In August 1903, Cloward invited one of Edison's top directors, A.C. Abadie, to come to Brandywine Springs and film a few short movies. Abadie filmed a Maypole dance, the Children's Day parade, and a short movie entitled "Turning the Tables". To the best of my knowledge, the footage of the dance and the parade are not available online, but are either in the National Archives somewhere or have been lost to history. "Turning the Tables", however, is available and is embedded below. The short film shows several boys swimming in a local watering hole, only to chased out by a constable. In the end, the constable ends up in the water. It doesn't specifically say so, but it seems to clear to me (and others who have seen it) that the watering hole is in fact Lake Washington at the park. And although also uncredited, we think there's a pretty good chance that the part of the ultimately drenched policeman was played by none other than N. Dushane Cloward. Assuming this is all correct, it may be the first motion picture footage ever recorded in Mill Creek Hundred. It ain't Casablanca, but it's fun to watch. For those who can't watch videos here, the movie is also available here.

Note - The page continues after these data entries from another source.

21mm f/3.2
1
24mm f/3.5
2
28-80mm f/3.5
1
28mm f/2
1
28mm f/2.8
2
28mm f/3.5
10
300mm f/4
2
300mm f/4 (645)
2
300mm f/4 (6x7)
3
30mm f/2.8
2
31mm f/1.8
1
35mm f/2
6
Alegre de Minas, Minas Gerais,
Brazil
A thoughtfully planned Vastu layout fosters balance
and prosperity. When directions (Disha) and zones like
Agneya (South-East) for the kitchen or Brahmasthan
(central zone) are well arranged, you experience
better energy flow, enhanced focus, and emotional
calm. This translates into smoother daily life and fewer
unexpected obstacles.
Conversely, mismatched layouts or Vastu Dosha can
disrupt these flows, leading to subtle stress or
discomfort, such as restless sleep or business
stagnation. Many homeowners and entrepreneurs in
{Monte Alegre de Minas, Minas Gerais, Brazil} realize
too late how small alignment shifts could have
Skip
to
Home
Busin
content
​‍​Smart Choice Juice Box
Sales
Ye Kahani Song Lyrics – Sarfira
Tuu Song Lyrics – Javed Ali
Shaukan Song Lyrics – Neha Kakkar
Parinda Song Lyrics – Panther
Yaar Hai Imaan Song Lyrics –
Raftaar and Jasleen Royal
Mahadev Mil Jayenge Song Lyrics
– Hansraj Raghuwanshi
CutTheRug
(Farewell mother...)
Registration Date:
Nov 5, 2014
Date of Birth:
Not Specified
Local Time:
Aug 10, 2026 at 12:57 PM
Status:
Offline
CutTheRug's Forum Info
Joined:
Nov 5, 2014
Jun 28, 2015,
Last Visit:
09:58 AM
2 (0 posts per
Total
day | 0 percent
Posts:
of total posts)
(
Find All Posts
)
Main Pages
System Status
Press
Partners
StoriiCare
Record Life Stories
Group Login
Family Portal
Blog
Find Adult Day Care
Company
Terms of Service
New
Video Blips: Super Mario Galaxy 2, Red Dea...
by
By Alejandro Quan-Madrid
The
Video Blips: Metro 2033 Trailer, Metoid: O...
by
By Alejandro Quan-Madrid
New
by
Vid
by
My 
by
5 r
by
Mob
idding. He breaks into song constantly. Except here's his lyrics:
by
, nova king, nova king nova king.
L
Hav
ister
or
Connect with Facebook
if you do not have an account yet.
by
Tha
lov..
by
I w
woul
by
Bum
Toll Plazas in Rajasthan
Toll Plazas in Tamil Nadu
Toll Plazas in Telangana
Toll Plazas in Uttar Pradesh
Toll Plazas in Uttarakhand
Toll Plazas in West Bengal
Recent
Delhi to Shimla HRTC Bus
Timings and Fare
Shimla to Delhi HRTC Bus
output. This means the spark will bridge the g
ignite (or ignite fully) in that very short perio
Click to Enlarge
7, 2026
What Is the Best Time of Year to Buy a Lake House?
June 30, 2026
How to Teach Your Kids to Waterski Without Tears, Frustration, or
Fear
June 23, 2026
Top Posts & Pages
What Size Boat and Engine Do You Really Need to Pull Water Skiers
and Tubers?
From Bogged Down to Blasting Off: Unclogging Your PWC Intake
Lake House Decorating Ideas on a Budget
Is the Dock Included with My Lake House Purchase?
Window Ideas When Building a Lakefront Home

In addition to his official roles within the amusement park -- which also included booking the lucrative group outings, once he became the assistant manager in 1904 -- Cloward also was involved with the roller skating rink that sat next to the park, but not officially in it. The rink was a joint venture of some of the park managers, and unlike the park itself, operated year-round. Cloward must have enjoyed the roller rink, because for several years he also managed the Eleventh Street Rink in Wilmington, located near 11th and Madison Streets. At both rinks (and many others) from 1907 to 1909, a sport called roller polo was contested, a subject which will be detailed in a subsequent post. Cloward was the manager of the Brandywine Springs team.

Both prior to and while he worked at the amusement park, Cloward was constantly involved with all manor of musical and theatrical societies and companies. In 1887 he helped form the Wilmington Choral Club. It seems as if he was always either performing, planning a performance, or scheduling one. In fact, upon his death in 1910, a newspaper article says he was in talks with the World Champion Philadelphia Athletics to form an amateur company to perform The Mikado. (I think I would have paid good money to see Connie Mack, Home Run Baker, and Chief Bender sing "Three Little Maids from School Are We".)

Dushane Cloward's death did come on November 6, 1910, at the age of only 45. A benefit performance, said to be the biggest at the time, was given in his honor at the Grand Opera House in Wilmington a few days later. After his passing, the entertainment at Brandywine Springs was never quite the same. No one else was able to bring in the level of talent that Cloward had for nearly a decade. And although he wasn't a native of Mill Creek Hundred, Nathan Dushane Cloward certainly made an entertaining contribution to its history.

Additional Facts and Related Thoughts:
  • Several years ago at one of the Friends of Brandywine Springs' archaeological digs at the park, we unearthed a small metal token (about the size of a dime), that read "Children's Day 1910". This was one of the free gifts given to the kids, and would have been from the last such event overseen by Cloward himself.
  • Cloward also was the manager, around 1909, of the Red Moon Picture Theater at 411 market Street in Wilmington. I've checked, and the address seems to be about the only empty lot on the block.
  • A big thanks to Mark Lawlor for the Cloward pictures included above, as well as much of the information. Mark became interested in Cloward while researching for his book Brandywine Springs Amusement Park: Echoes of the Past 1886-1923. The book, while currently hard to get except for beat-up used copies, is the definitive resource on the park.